Source data ▸
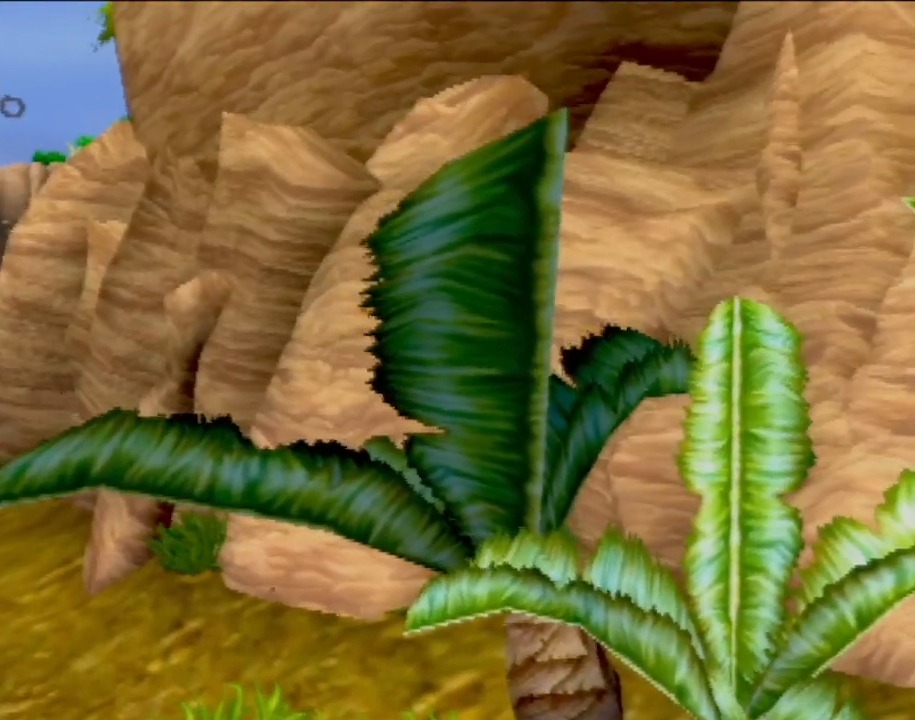
{"buttons": [], "left_stick": "center", "events": []}
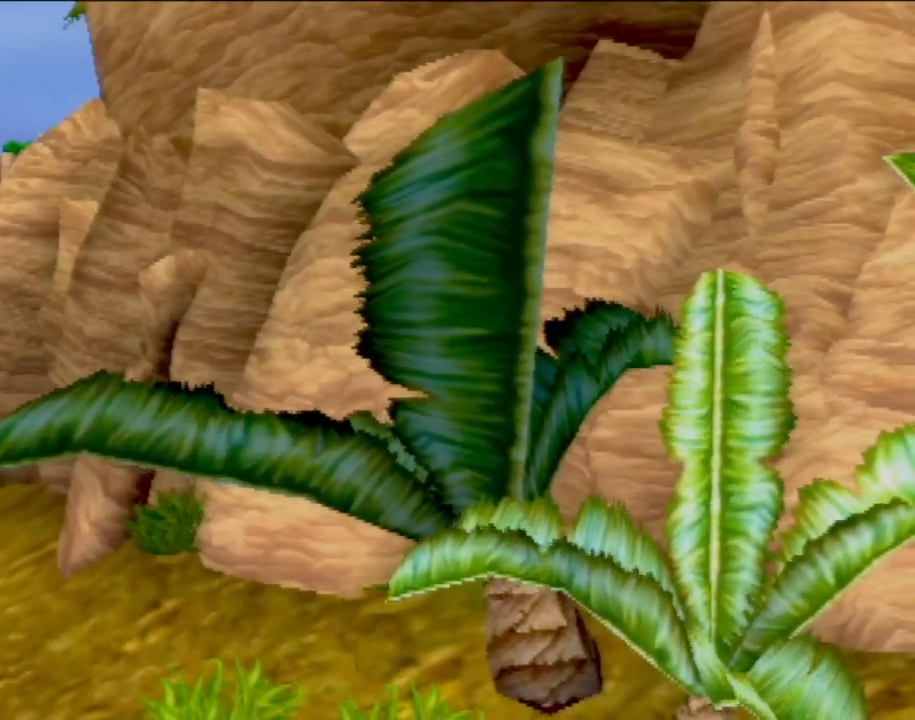
{"buttons": ["SQUARE"], "left_stick": "up-right", "events": [[33, "CROSS", "down"], [67, "left_stick", "up-right"], [401, "CROSS", "up"], [434, "SQUARE", "down"]]}
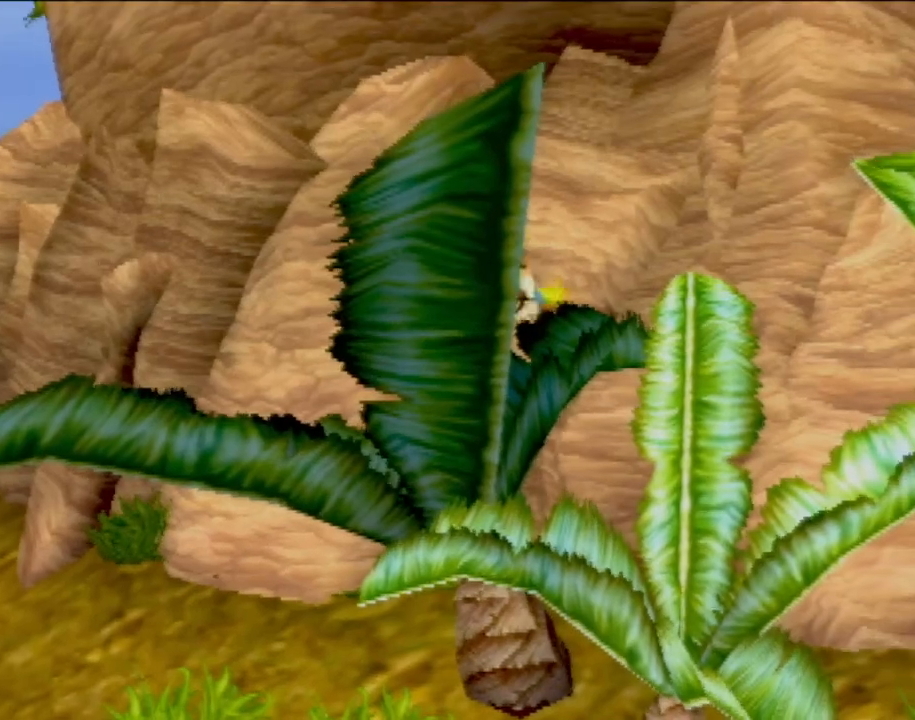
{"buttons": ["CROSS"], "left_stick": "up", "events": [[300, "SQUARE", "up"], [383, "CROSS", "down"], [383, "left_stick", "up"]]}
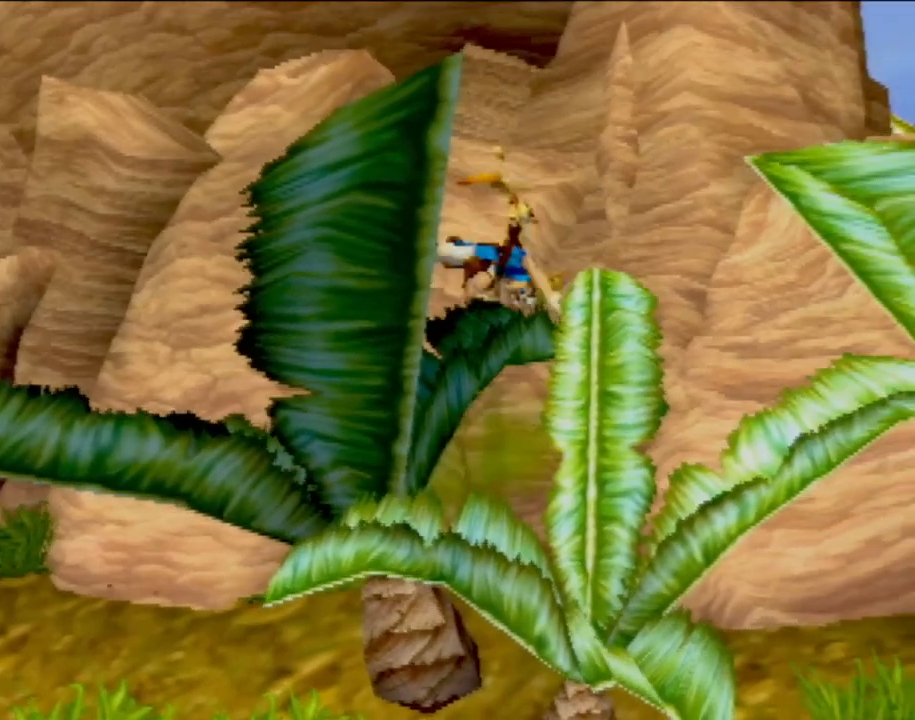
{"buttons": [], "left_stick": "right", "events": [[267, "CIRCLE", "down"], [284, "CROSS", "up"], [384, "left_stick", "up-right"], [417, "CIRCLE", "up"], [501, "left_stick", "right"]]}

Work item ▸ Output all of the listing above, exactly as given, but without its pictures.

The completed task ▸
{"buttons": [], "left_stick": "center", "events": []}
{"buttons": ["SQUARE"], "left_stick": "up-right", "events": [[33, "CROSS", "down"], [67, "left_stick", "up-right"], [401, "CROSS", "up"], [434, "SQUARE", "down"]]}
{"buttons": ["CROSS"], "left_stick": "up", "events": [[300, "SQUARE", "up"], [383, "CROSS", "down"], [383, "left_stick", "up"]]}
{"buttons": [], "left_stick": "right", "events": [[267, "CIRCLE", "down"], [284, "CROSS", "up"], [384, "left_stick", "up-right"], [417, "CIRCLE", "up"], [501, "left_stick", "right"]]}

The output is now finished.